Joel found a way to merge 3D printing, staying at home and growing your own food. He explains:
“Many of us are stuck at home, and gardening is one fun way to be productive. GROW YOUR OWN FOOD! Now, thanks to 3d design and 3d printing, I’ll be growing some strawberries in our new green house! Fire up Fusion 360, and let’s get to work!”
And that’s exactly what he does in the video.
This design is not only useful and practical, but Joel’s detailed description of the design process in Fusion 360 made it clear this should be our Design of the Week.
There are several interesting aspects here. Joel shows us the process of transforming a concept into a real 3D design using Autodesk Fusion 360, step by step. Having done this process myself many times, I found it easy to follow along, and I learned a few things.

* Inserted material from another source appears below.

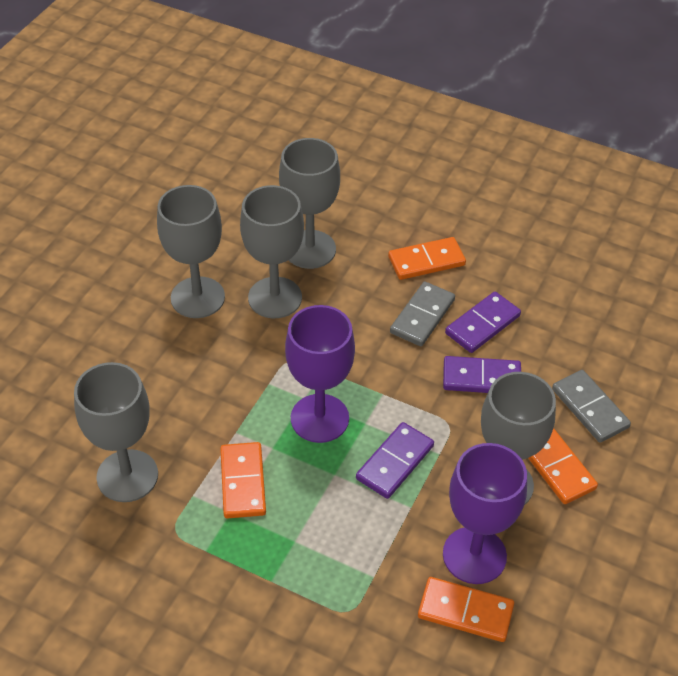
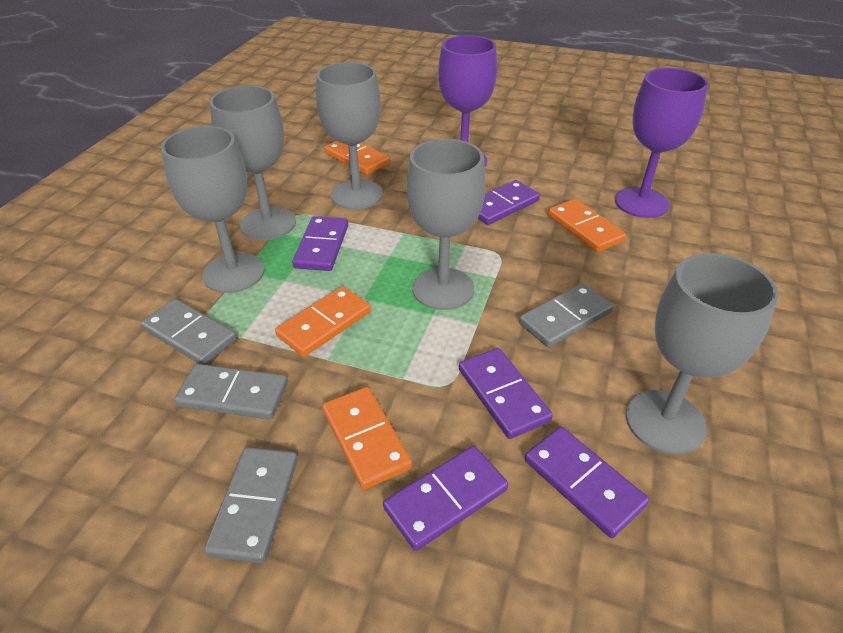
grey domino: 2 -> 4
purple domino: 3 -> 5

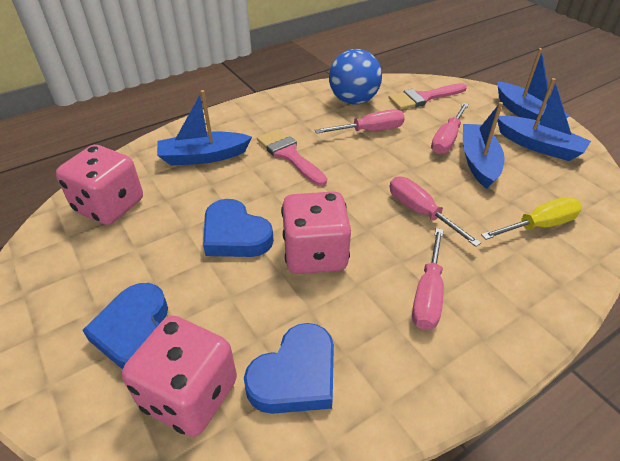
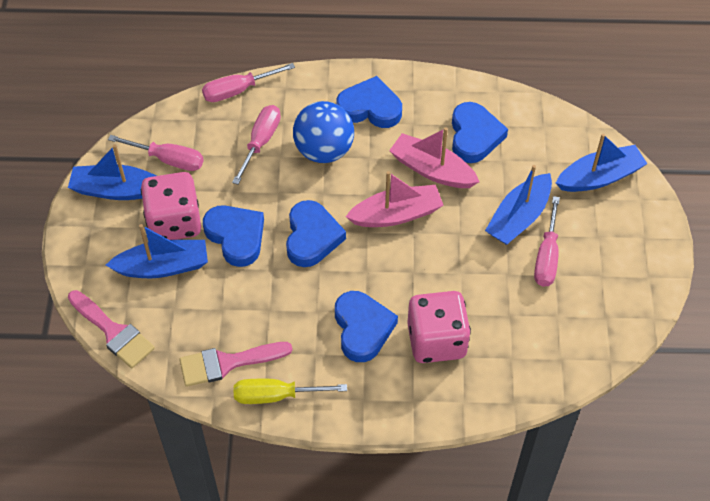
blue heart: 3 -> 5
pink boat: 0 -> 2
pink dice: 3 -> 2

That’s how you learn complex tools like Fusion 360: set a challenge and figure out your way through it. Each time you run into a roadblock, you eventually learn how to get through it, and you keep going. That’s exactly what Joel does in this video. It’s a different thought process where your mind must transform design elements into CAD actions to gradually create your object.
I should point out that you really do need a basic understanding of Fusion 360 to get the most out of the video; it’s not an introduction to the tool. But even so, by watching Joel’s actions you can gain an appreciation for how easy it is to design relatively complex objects in a 3D CAD system.
The design in question is a simple strawberry planter, but Joel had a few interesting design constraints: he wished to have multiple plants, and make a design that was stackable. In this way he could maximize the strawberries per area.
This is quite important if you’ve ever attempted to grow strawberries on the ground, where they snake their way towards a complete take-over of your garden. By placing them in vertical towers such as Joel’s design, you limit the area they occupy without compromising on strawberry production.
The design is sized deliberately to be just barely under 200mm in width, allowing it to be printed on devices with a print bed of 200mm width or larger. It should take around 12-15 hours to 3D print.
I’m going to test this print myself in my garden, and I’ll have to print at least two to test the stackability. Or three.
What are you going to design while stuck at home?